Главный сокольничий Адриано Леричи ненавидел Тристано д'Альвеллу, весьма резко отозвавшегося о нравственности и уме девиц при дворе, задев и фрейлину, в которую был влюблён Адриано. Что до кравчего Беноццо Торизани, человека д'Альвеллы, то неприязнь он питал к Тронти, причиной чего был препоганый случай, инспирированный его собственной сестрёнкой — фрейлиной герцогини Витторией, которая накануне бала пожаловалась синьору Тронти на брата, отказавшего ей в жалких двадцати флоринах! Синьор Тронти, внимательно потискав молодую особу, решил, что упругая грудь и столь же упругая на ощупь попка стоят, пожалуй, запрашиваемой суммы. Он был слишком умён, чтобы отпускать деньги авансом, но честно выплатил их постфактум наличными. При этом выяснил, что девица была честна: она не прибегала к низким обманам и жульничеству, не пыталась, как многие, рюшами на панталонах и тряпочными подкладками оттенить несуществующие достоинства. Камерир, убедившись, что прелести синьорины неподдельны, дал два дуката сверх оговорённого и намекнул: если она и впредь будет радовать его исполнением всех его прихотей, у неё не будет оснований жаловаться на его скупость. И всё бы ничего, да, к несчастью, девица имела глупость похвалиться подарками казначея своей подружке Иоланде Тассони, и когда Виттория появилась на вечеринке у герцогини в новом платье из генуэзского шёлка, та из зависти проболталась Беноццо, который увидел в этом оскорбление его достоинства. Правда, в отличие от Джезуальдо, мстить не стал, но затаил обиду, хоть Тронти так и не понял — за что? Он искренне считал себя образчиком строгой непорочности: ведь он заплатил больше обещанного и — из собственного кармана! Чего же шипеть-то? Шут понял, но промолчал, д'Альвелла же обронил, что спать с болтушками — себе в убыток, на что ему министром финансов было жёстко отвечено, что тогда придётся всю жизнь монашить.
Тут надо заметить, сказал Росси, что в отношении к женщинам между фаворитами согласия никогда не было: Тронти считал, что надо брать, что подворачивается под руку, мессир Тристано утверждал, что надо выбирать только лучшее, мессир же Грациано ди Грандони был неколебимо уверен, что дерьмо едва ли бывает разносортным, а если и бывает, то лучшее дерьмо разве что более отчаянно воняет, и выбирать тут не из чего. Не всё, что блестит, золото, но всё, что воняет дерьмом — как правило, дерьмом и оказывается!
Что до остальных придворных… Господи, да как их всех и упомнить? Все эти конюшие, кастеляны, банщики, сокольничие, ключники, ловчие и псари вечно вертелись при дворе и никогда не упускали случая урвать своё. Д'Альвелла неоднократно получал доносы, что в оной толпе ошиваются мерзейшие содомиты, но неизменно отсылал жалобщиков к инквизитору Портофино, который в свою очередь, резонно возражал, что дать ход он может только официальной жалобе, а вылавливать ганимедов по подвалам герцогского дворца не обязан. Сказывалось происхождение: мессир Аурелиано не любил грязных дел.

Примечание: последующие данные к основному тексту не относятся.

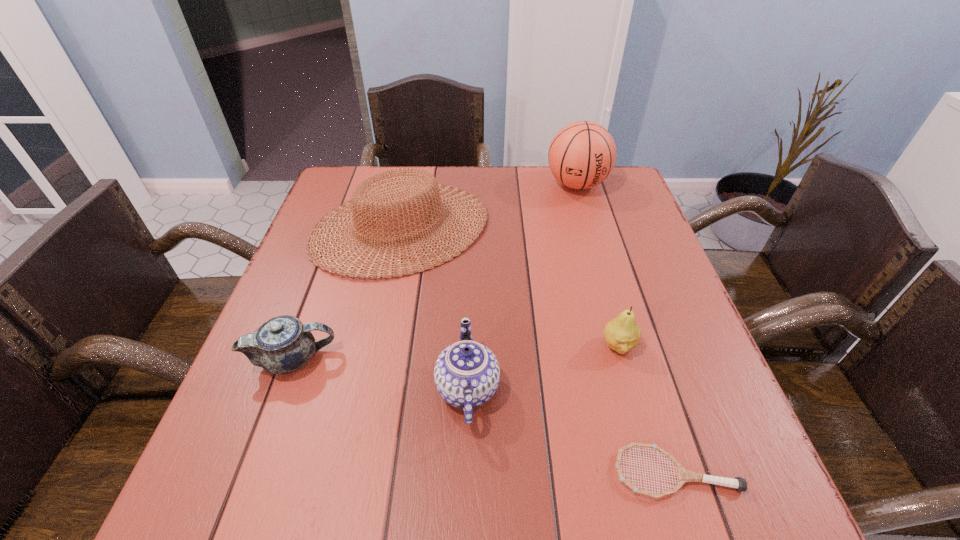
Where is `object that ranks as the fourth closest to the pear`? object that ranks as the fourth closest to the pear is located at coordinates (582, 154).

Locate an element on the screen. vacant space that satisfies the following two spatial constraints: 1. on the back side of the shortest object; 2. at the spout of the right chinaware is located at coordinates (649, 388).

Identify the location of free spot that satisfies the following two spatial constraints: 1. on the surface of the basketball near the brand logo; 2. at the spout of the right chinaware. The image size is (960, 540). tap(636, 388).

This screenshot has height=540, width=960. What are the coordinates of `blank space that satisfies the following two spatial constraints: 1. on the front side of the shortest object; 2. on the left side of the pear` in the screenshot? It's located at (655, 472).

What are the coordinates of `free space that satisfies the following two spatial constraints: 1. on the front side of the sunhat; 2. on the left side of the pear` in the screenshot? It's located at (375, 346).

Where is `free location that satisfies the following two spatial constraints: 1. on the front side of the pear; 2. at the spout of the right chinaware`? The width and height of the screenshot is (960, 540). free location that satisfies the following two spatial constraints: 1. on the front side of the pear; 2. at the spout of the right chinaware is located at coordinates (631, 388).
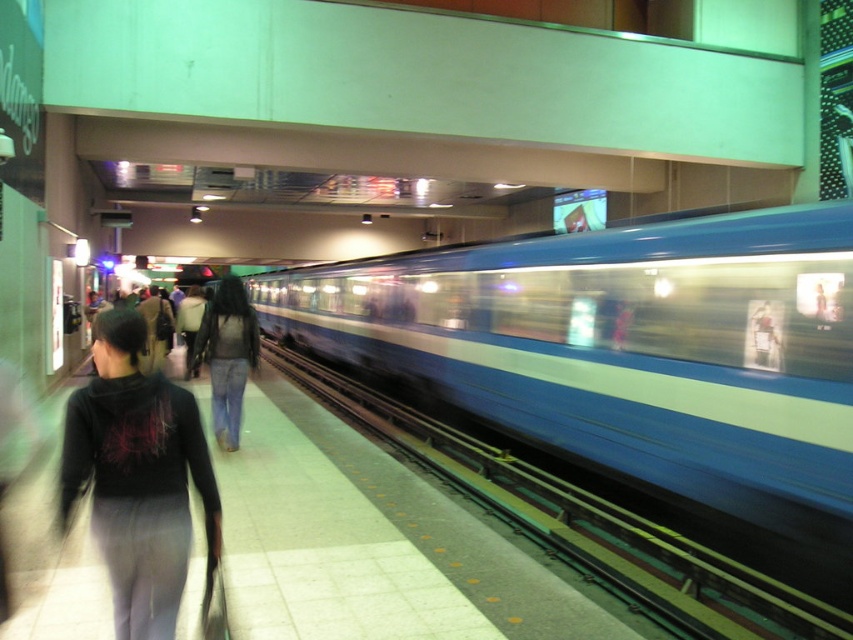
Does dark gray jacket at center appear on the right side of dark blue jeans at center?

Yes, dark gray jacket at center is to the right of dark blue jeans at center.

Does dark gray jacket at center have a smaller size compared to dark blue jeans at center?

Yes, dark gray jacket at center is smaller than dark blue jeans at center.

Consider the image. Who is more forward, [169,337] or [199,321]?

Positioned in front is point [199,321].

You are a GUI agent. You are given a task and a screenshot of the screen. Output one action in this format:
    pyautogui.click(x=<x>, y=<y>)
    Task: Click on the dark gray jacket at center
    This screenshot has height=640, width=853.
    Given the screenshot: What is the action you would take?
    pyautogui.click(x=155, y=330)

Who is shorter, denim jeans at center or dark blue jeans at center?

denim jeans at center

Does denim jeans at center have a greater width compared to dark blue jeans at center?

In fact, denim jeans at center might be narrower than dark blue jeans at center.

This screenshot has height=640, width=853. Find the location of `denim jeans at center`. denim jeans at center is located at coordinates (227, 355).

Who is higher up, denim jeans at center or dark gray jacket at center?

dark gray jacket at center is higher up.

Between denim jeans at center and dark gray jacket at center, which one appears on the left side from the viewer's perspective?

dark gray jacket at center

Is point (225, 328) positioned before point (167, 308)?

That is True.

I want to click on denim jeans at center, so click(227, 355).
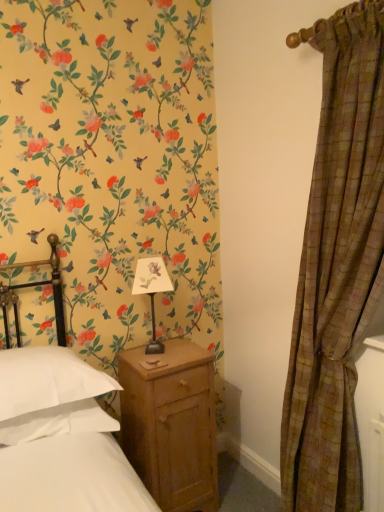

Но и это ещё не всё. При дворе крутился и всякий сброд, вроде автора скабрёзных повестушек Фаверо, алхимика Мороне, астролога Дальбено и поэта-прилипалы Витино. Покровительство людям искусства говорило о высоком вкусе мецената, и Дон Франческо Мария вынужден был держать эту нечисть при дворе. Не отличавшиеся ни порядочностью, ни солидарностью, они постоянно поливали друг на друга грязью, а терпимости прошлых лет поубавилось: бродячим знатокам античности теперь, под страшной угрозой сифилиса, не прощали распутства, красноречия при отсутствии убеждений и подобострастной лести государям. Нельзя было сказать, чтобы они были главными интриганами двора, но склок и сплетен, что и говорить, добавляли.
Из всего рассказанного Росси Даноли понял, что обстановка при дворе подлинно была несколько накалённой, а гибель борзой Лезины сделала её и вовсе пугающей.